Abbas et al. (2010) described a 7-year old girl with PXE. She presented with lesions on the back and anticubital areas. Biopsy showed distortion, clumping, fragmentation and calcification of elastic fibres. 

Oman

Mahajan et al. (2000) described a 30-year-old Omani female patient diagnosed with PXE based on clinical and histological grounds. She presented with abnormal skin around the neck for many years. She also attended the ENT clinic for pain in the lower part of the throat. Otherwise, she is comfortable, without any other signs and symptoms. Skin around neck, cubital fossa, and arms showed yellowish discoloration with redundant folds which can be pulled and stretched.
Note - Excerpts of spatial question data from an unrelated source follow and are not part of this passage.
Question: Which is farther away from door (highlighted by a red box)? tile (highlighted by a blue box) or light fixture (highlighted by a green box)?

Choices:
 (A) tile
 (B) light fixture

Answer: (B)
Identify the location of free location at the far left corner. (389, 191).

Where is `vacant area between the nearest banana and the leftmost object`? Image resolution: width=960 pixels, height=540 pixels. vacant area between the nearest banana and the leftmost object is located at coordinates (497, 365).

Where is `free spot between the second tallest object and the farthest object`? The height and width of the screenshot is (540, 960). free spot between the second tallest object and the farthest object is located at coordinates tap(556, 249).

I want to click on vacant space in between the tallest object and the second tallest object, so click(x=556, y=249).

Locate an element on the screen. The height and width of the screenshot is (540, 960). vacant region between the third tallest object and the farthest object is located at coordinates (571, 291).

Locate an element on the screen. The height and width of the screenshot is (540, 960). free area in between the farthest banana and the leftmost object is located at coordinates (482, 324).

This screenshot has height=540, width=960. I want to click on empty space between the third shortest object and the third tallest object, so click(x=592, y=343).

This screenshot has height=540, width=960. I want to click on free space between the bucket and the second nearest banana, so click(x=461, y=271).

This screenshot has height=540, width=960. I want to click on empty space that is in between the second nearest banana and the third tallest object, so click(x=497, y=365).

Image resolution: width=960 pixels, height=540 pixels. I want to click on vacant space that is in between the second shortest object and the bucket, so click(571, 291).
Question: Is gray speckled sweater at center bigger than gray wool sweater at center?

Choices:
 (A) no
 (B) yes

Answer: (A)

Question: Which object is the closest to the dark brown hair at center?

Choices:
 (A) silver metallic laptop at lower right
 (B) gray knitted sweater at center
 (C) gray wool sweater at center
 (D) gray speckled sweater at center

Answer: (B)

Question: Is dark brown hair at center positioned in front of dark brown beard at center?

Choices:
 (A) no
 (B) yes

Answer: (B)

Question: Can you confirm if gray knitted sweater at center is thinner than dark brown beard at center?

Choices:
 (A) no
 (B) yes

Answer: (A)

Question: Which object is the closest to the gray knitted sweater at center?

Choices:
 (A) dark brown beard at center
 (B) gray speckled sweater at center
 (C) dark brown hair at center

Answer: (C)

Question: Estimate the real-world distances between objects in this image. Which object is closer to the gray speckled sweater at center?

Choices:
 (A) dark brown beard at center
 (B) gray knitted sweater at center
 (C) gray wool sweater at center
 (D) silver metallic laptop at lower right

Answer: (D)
She also had whitish reticulated lesions over lower labial and adjacent mucosa. Rest of the skin and mucosa did not show any significant abnormality. Her blood pressure was 130/80 mm of Hg and her peripheral pulse was normal. Ophthalmic examination did not show angioid streaks, however, pigmentary mottling occurred over the equatorial region. No other systemic manifestations were noted. Urine analysis revealed no hematuria; CBC was within normal limits; blood sugar (fasting) was 4.2 mmol/liter; and TFT was within normal limits. ECG showed nonspecific T wave changes only. SSkin biopsy from the neck region showed that epidermis had a thin layer of keratin with no parakeratosis and minimal acanthosis. Overall, the epidermis was thinned out. Dermis showed altered elastic fibers that were degenerated and basophilic. Few faintly bluish areas suggestive of calcium deposits were seen. Verhoeff's stain showed bluish black fibers and orcein stain showed brownish fibers.

[Mahajan S, Mistry M, George ND, Shivram M. Pseudoxanthoma Elasticum (PXE). Gulf J Dermatol. 2000; 7 (2): 53-4.]

Yemen

Katzenellenbogen et al. (1961) described Groenblad-Strandberg syndrome with residual dracontiasis in a Yemenite woman of Jewish origin.